Гремит марш-увертюр, Александра Павловна в первом ряду готовится кинодраму смотреть. Заработки, конечно, стали меньше, в мебельном деле больше платили, но не зря были у этой дамы в прошлом переживания возвышенного порядка. А на дворе, говорю, в это время, может быть, туман, ветер, может, там кто сильно завидует Ивану Ивановичу, хочет во что бы то ни стало его в благополучии превзойти, из кожи лезет. Может, там, на дворе, туберкулез какой-нибудь или отчаяние, может, еще что-нибудь похуже. Может, простите меня, читатели и покупатели, украсть там кто-нибудь что-нибудь собирается. Биянкур — это вам не дачная местность, всякое здесь бывает.
Прошел месяц, прошло два месяца. Объявилась зима. К Рождеству дело близится, всякому заметно. К Рождеству слегка кинематографическое заведение побелить требуется, нарисовать под потолком какую-нибудь арфу или бордюр пустить по стенке, чтобы к новому 1930 году загодя все готово было, чтобы этот 1930 год с честью прожить, уже многие сейчас об этом задумываются.
Только не верьте, дорогие мои, ремонтам всяким, в ремонте, по-нашему, всегда какая-нибудь хитрость скрыта: не верьте переклейке обоев, перекраске стен, не доверяйте белению потолков, новым паркетам. Если сегодня выметают ваш сор, завтра вас самих могут вымести.
Первые маляры пришли в понедельник утром и начали с задних помещений. Были это тихие люди, вежливые и аккуратные. Хозяин, потомок тех французов, что когда-то в Петербурге, вроде нас, грешных, французские цыганские романсы пели, с них глаз не спускал и с пустыми руками вокруг них бегал. Но работали маляры медленно (зато верно, прочно). В субботу к зале еще не приступали. И тогда решено было предприятие на две недели закрыть, для полного невмешательства публики в дела внутреннего распорядка.

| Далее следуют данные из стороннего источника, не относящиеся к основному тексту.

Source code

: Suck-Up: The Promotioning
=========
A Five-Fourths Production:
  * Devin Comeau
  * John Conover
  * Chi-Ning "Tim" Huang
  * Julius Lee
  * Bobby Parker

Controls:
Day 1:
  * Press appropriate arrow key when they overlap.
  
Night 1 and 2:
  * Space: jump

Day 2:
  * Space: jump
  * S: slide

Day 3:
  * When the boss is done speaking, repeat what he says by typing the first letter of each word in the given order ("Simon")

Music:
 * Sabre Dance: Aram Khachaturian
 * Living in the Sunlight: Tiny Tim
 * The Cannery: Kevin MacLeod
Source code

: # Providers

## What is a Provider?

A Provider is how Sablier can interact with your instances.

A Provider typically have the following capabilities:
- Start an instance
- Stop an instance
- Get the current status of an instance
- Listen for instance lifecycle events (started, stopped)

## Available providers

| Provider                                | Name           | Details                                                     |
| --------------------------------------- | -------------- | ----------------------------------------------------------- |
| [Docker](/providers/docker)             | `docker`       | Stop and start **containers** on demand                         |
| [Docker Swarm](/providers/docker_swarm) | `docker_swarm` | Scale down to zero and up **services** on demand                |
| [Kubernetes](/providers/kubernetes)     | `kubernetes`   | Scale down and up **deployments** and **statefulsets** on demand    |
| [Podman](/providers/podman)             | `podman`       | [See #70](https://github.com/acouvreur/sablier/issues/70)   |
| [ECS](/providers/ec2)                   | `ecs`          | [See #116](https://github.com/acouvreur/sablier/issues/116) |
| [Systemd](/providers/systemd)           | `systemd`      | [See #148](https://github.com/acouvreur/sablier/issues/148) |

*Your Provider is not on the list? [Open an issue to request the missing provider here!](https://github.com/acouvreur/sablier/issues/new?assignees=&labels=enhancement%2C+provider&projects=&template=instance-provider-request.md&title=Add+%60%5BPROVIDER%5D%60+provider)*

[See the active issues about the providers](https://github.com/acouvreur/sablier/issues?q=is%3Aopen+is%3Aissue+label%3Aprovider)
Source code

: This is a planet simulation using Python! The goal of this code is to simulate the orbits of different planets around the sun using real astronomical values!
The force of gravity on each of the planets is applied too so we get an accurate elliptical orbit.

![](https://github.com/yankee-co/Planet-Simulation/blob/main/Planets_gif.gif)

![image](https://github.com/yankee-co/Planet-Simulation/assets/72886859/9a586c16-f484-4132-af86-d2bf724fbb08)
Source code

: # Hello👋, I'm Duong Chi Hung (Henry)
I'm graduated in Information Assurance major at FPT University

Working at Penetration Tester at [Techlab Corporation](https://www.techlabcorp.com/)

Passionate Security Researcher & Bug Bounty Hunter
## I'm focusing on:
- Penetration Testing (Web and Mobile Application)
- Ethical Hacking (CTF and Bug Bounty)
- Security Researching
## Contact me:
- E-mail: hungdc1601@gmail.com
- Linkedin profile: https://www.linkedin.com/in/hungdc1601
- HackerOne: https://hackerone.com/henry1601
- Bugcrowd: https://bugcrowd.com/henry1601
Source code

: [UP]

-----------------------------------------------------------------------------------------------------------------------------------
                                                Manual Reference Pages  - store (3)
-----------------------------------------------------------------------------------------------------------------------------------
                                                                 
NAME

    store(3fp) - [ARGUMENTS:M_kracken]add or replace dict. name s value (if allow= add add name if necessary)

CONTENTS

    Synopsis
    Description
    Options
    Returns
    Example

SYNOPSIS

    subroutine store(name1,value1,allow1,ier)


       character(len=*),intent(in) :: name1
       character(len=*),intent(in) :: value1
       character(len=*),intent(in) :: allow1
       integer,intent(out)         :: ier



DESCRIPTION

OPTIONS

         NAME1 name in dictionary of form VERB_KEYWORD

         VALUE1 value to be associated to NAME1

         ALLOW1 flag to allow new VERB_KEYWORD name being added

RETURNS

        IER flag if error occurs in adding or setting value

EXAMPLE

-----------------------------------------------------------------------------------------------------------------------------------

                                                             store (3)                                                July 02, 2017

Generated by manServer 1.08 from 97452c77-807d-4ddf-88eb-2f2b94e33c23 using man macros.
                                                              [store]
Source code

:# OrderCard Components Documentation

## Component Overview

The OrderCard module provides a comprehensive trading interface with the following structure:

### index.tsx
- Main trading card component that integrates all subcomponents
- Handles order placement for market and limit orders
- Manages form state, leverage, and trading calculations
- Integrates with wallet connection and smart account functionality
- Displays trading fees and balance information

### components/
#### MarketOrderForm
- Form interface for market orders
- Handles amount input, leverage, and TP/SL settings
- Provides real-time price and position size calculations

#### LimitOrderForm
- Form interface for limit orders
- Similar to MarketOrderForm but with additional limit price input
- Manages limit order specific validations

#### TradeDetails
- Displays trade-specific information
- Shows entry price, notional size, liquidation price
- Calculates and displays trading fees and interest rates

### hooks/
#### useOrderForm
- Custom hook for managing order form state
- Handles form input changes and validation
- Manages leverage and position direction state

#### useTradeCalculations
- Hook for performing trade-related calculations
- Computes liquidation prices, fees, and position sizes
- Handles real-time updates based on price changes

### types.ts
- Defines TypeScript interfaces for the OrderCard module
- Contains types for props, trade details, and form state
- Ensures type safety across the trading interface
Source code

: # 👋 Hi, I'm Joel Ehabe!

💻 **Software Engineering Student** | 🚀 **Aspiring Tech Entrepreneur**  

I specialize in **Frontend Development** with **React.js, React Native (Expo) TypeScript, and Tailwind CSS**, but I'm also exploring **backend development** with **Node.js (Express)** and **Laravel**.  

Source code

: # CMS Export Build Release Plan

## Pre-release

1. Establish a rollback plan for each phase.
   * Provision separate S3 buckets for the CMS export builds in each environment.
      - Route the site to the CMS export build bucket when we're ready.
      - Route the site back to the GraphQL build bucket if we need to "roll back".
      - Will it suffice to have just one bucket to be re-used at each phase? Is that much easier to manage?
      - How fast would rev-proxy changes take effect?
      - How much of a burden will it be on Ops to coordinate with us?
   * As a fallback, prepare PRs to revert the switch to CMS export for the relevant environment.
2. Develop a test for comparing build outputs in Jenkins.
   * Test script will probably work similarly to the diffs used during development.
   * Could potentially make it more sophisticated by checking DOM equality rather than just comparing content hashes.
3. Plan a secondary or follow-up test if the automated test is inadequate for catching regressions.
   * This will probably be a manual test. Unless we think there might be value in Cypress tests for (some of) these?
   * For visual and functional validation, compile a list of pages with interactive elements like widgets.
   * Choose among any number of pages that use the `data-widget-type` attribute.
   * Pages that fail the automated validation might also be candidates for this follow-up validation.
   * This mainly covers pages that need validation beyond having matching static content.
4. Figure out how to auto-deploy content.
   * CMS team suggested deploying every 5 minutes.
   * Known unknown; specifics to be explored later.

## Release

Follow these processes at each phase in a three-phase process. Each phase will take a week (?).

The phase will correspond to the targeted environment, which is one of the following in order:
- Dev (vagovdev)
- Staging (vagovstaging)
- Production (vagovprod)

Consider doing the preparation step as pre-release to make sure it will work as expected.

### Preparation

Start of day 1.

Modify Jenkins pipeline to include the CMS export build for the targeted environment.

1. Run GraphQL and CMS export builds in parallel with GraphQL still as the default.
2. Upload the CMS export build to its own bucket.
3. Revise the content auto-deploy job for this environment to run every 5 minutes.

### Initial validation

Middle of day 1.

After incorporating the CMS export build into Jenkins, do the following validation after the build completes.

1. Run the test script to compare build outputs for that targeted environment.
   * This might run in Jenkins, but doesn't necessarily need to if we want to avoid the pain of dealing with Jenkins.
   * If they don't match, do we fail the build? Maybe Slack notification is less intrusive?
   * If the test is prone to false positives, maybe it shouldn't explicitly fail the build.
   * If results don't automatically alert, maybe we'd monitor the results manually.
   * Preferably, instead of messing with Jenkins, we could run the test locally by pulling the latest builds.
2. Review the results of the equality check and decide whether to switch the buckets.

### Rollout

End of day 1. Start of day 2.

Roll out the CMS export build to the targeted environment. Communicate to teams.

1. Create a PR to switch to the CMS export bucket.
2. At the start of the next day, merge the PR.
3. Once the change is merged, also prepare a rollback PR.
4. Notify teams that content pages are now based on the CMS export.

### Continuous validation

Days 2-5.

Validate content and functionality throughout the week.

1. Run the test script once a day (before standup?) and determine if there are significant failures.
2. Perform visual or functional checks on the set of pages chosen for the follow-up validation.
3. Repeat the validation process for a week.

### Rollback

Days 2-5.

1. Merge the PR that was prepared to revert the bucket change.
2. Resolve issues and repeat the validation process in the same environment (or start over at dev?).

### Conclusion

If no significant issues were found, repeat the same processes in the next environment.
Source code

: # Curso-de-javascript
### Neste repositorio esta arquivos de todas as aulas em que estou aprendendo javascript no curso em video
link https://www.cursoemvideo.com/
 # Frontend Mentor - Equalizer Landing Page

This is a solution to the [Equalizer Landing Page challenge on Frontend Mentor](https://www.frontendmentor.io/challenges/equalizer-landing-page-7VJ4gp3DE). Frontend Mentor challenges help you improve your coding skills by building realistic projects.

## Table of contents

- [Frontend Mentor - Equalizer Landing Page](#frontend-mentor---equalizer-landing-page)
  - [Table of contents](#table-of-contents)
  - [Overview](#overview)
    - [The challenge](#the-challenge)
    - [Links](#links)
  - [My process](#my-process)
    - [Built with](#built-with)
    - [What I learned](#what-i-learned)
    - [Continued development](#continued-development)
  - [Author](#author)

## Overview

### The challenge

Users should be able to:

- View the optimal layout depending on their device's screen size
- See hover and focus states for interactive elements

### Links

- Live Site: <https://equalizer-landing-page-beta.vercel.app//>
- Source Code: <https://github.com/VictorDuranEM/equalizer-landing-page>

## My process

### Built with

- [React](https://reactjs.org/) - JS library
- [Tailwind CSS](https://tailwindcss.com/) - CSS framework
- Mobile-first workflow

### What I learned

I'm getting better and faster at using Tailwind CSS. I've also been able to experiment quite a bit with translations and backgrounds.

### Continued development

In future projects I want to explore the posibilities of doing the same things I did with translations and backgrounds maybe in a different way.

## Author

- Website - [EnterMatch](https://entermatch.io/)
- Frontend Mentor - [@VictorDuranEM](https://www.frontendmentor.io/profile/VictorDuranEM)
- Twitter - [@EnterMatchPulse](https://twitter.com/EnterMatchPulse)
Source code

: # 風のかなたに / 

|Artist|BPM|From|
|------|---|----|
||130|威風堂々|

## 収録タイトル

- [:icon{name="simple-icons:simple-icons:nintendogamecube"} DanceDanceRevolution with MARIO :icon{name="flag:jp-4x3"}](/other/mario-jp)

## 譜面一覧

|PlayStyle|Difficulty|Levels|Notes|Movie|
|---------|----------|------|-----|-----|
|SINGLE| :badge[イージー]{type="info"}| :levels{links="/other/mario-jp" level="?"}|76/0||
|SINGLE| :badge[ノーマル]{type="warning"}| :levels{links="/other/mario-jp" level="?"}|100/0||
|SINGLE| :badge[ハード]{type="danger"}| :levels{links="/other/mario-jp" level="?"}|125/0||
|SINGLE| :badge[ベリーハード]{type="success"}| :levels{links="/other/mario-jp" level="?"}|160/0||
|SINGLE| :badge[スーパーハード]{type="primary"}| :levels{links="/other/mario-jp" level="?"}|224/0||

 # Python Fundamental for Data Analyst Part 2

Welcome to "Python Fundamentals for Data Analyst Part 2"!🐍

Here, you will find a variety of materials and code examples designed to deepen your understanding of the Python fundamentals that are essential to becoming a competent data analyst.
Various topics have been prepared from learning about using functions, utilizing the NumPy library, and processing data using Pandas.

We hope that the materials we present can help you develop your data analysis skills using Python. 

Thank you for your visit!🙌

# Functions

Красоту предполагалось выявить в полном объеме: стулья очистить и перенумеровать, занавес новый скроить и форму служащим выдумать. И еще всякие безумные планы забродили в хозяйской голове. И в субботу решил он ими с оркестром своим поделиться.
— Я, — сказал он по-французски, — не страус какой-нибудь, чтобы голову от вас под крыло прятать. Я, — говорит, — даю вам денег вперед сколько по закону полагается. Я ставлю механическую музыку, экономия — раз, на три ряда партер расширяется — два, устройство модерн — три. Очень был рад со всеми вами познакомиться.
Он сказал это перед сеансом, перед самым. В этот день была среди других и подмога, таких людей, может, с десяток на всем земном шаре наберется.
— А куда же, — говорит мягко подмога, — нам деваться?
— А, — говорит, — туда же, куда, например, деваются куплетчики и жонглеры, их тоже по шапке, потому что они тоже теперь сильно не модерн.
Тогда высказался артист, который сорок лет на виолончели бренчал.
— Да разве же это одно и то же — музыка наша и механический граммофон? Да это все равно, — тут он как задышит, как взволнуется, — что вместо жены своей, с которой сорок лет жил, вдруг такую-эдакую себе финтифлюшку взять за два рубля с полтиной!
Иван Иванович молча провел по волосам рукой, волосы его уже слегка виться начинали. Пошел он к своему роялю и сыграл вместе со всеми лебединую свою песнь — марш-увертюр.
— Мы, — сказал он, вернувшись домой и медленно раздеваясь посреди комнаты, — мы, Шурочка, опять попали в историю. И на сей раз опять не одни, скажу тебе, малютка. Тут, понимаешь, осложнение, это обдумать надобно, так просто не скажешь. Тут, кроме нас с тобой да дорогих друзей наших, еще новые люди попались, мосью один почтенный, и другой тоже очень приличный, и барышня. Выходит, что трагедия наша и другим людям принадлежит краем. Выходит, что мы с дорогими друзьями нашими как будто не одни, а к большому делу причастны.
— Если, — сказала Александра Павловна, — это так, то хоть мыслью этой утешимся, оно легче, коли ты не один. Довольно ты всю жизнь против течения стремился.
— Вот об этом тоже подумать надо. Возможно, что легче оно, а возможно, что и наоборот, значит, податься некуда человеку, если уж и мосью, и барышня… Как будто оно все-таки выходит тяжелее, малютка.